Why then tell a small person who is still sorting out that airplanes fly, clouds are fluffy, and so that there are also men who kill you and use your bones for play things? Why tell them men would place your entire body into their bodily cavities? Who had told my daughter this disgusting and horrifying lie? This freaky fairy tale?
It was likely a someone from my side of the family. And among my side of the family it was likely a Briggs. My mother’s side of the family made up psychological torments, but only in the lines of what was materially possible. My father, however, would tell an old story he had heard on a Alfred Hitchcock radio show as a child about a fireplace in a cabin in the woods. A travel comes into the cabin and builds a fire. As he is warming myself by then fire, a voice calls out, “down comes the leg,” and then there was a leg dancing in the fire. And then a voice calls out, “downs come the other leg!” This became a catch phrase when I was growing up, “Down comes the other leg!” This would be the alarm when something surreal in real life was happening, which in my father’s world was often the case. During the cluster of the story the entire body comes down with the climax happening when “Down comes the head!”

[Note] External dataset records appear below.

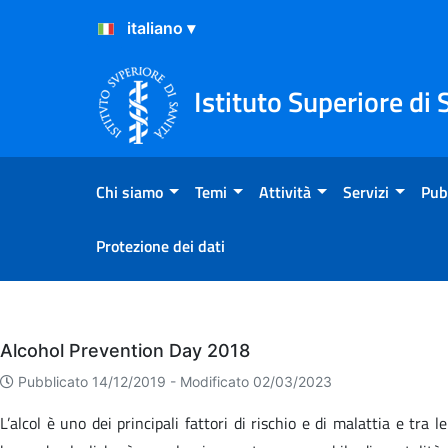
Salta al Contenuto
Salta al Footer
Istituto Superiore di 
Chi siamo
Temi
Attività
Servizi
Pub
Protezione dei dati
Eventi
Alcohol Prevention Day 2018
Pubblicato 14/12/2019 -
Modificato 02/03/2023
L’alcol è uno dei principali fattori di rischio e di malattia e tra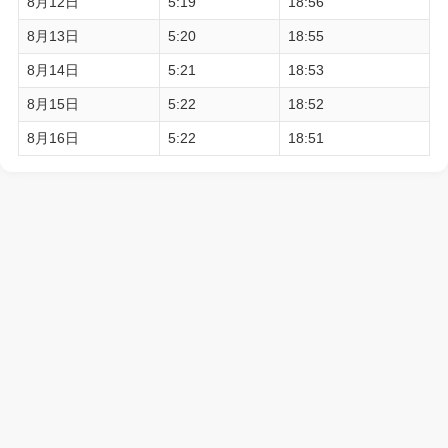
8月12日
5:19
18:56
8月13日
5:20
18:55
8月14日
5:21
18:53
8月15日
5:22
18:52
8月16日
5:22
18:51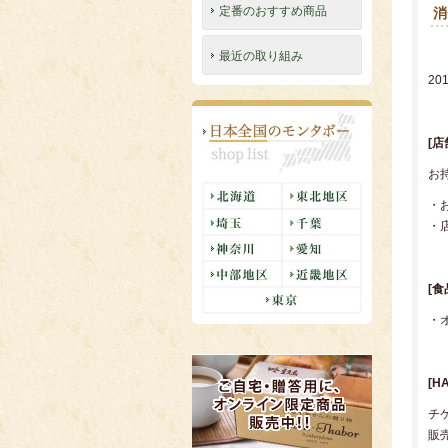
定番のおすすめ商品
消
最近の取り組み
2
[
お
・
・
[
・
[H
チ
販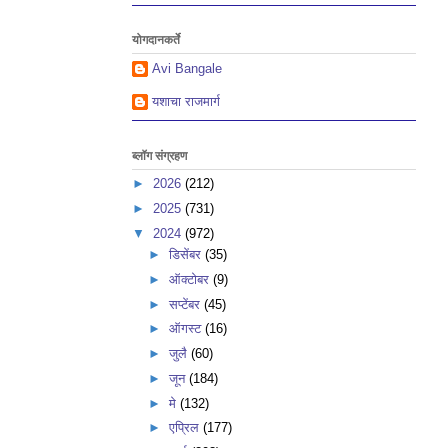
योगदानकर्ते
Avi Bangale
यशाचा राजमार्ग
ब्लॉग संग्रहण
►
2026
(212)
►
2025
(731)
▼
2024
(972)
►
डिसेंबर
(35)
►
ऑक्टोबर
(9)
►
सप्टेंबर
(45)
►
ऑगस्ट
(16)
►
जुलै
(60)
►
जून
(184)
►
मे
(132)
►
एप्रिल
(177)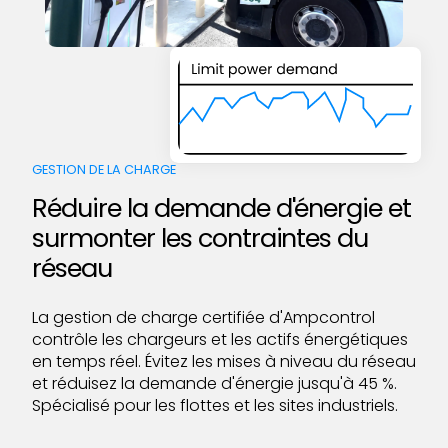
GESTION DE LA CHARGE
Réduire la demande d'énergie et
surmonter les contraintes du
réseau
La gestion de charge certifiée d'Ampcontrol
contrôle les chargeurs et les actifs énergétiques
en temps réel. Évitez les mises à niveau du réseau
et réduisez la demande d'énergie jusqu'à 45 %.
Spécialisé pour les flottes et les sites industriels.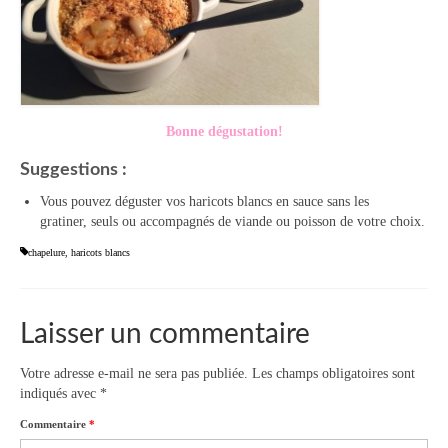
Bonne dégustation!
Suggestions :
Vous pouvez déguster vos haricots blancs en sauce sans les
gratiner, seuls ou accompagnés de viande ou poisson de votre choix.
chapelure
,
haricots blancs
Laisser un commentaire
Votre adresse e-mail ne sera pas publiée.
Les champs obligatoires sont
indiqués avec
*
Commentaire
*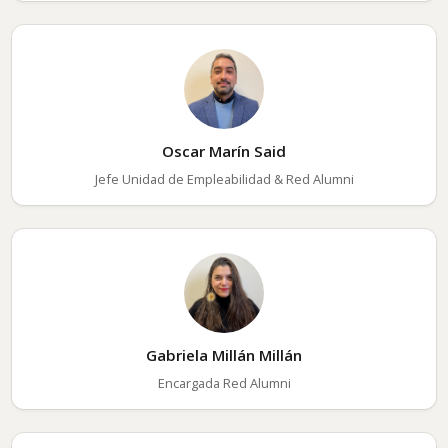
Oscar Marín Said
Jefe Unidad de Empleabilidad & Red Alumni
Gabriela Millán Millán
Encargada Red Alumni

There was in my father’s family a number of malevolent figures that my dad and uncle would talk about. That is the underpinnings of these figures were grossly allegorical and the crude allegory made them approachable as fantasy figures. We could just as easily make up own figures. (And we did later with figures like the Main in Plaid). Yet a the time I first heard of the Pernicorn or even the Sasquatch they seemed as real as any other thing adults told me.
For a six year old, they were no less real than other figures, such as Santa Claus, The Easter Bunny, Jack Frost, bobcats, bears, and other spirits and animals in the forest. These figures for as long as I could remember as I could remember where balanced between myth and reality. The question of their existence was part of their existence. They were at once musical and cynical, at once a product of the imagination and a product of critical inquiry.
These figures seemed at once made up and also like they have come form something or meant more than just pure whimsy. Whimsy in my father’s family was used as a kind of weapon. This is one of the comforts of Trout Mask Replica to me. Captain Beefheart’s masterpiece is partly a masterpiece because it embodies the drunk uncle on acid and PCP aesthetic that my father and uncle delighted in when I was a child in Snoqualmie in the 1970s. (This is aesthetic is not isolated to the Snoqualime in the 1970s.) There is in that album a sequence where Beefheart and his cohorts record their interactions with some relatively straight neighbors during the cult like period of rehearsing the album. “It’s a bush recording. We’re out recording the bush.”
Hair Pie: Bake 1
Girl: We just moved in around here. We heard you play, so we decided we’d come up and find out who it was
Captain Beefheart: O, ho, yes. Captain Beefheart and his Magic Band.
Captain Beefheart: Yeah
Captain Beefheart: Where did you move here from?
Girl: Oh, just from–
Captain Beefheart: Reseda?
Captain Beefheart: She’s nice…
Captain Beefheart: What do you think?
Visitors together: Sounds good.
Captain Beefheart: It’s a bush recording. We’re out recording the bush. Name of the composition is “Mea… Neon Meat Dream of an Octafish.”
Captain Beefheart: No! It’s: ‘Hair Pie’
Girl: Looks you don’t find the drummer now.
For some reason we make up bogeyman for our children. I don’t know if is the children that need them however.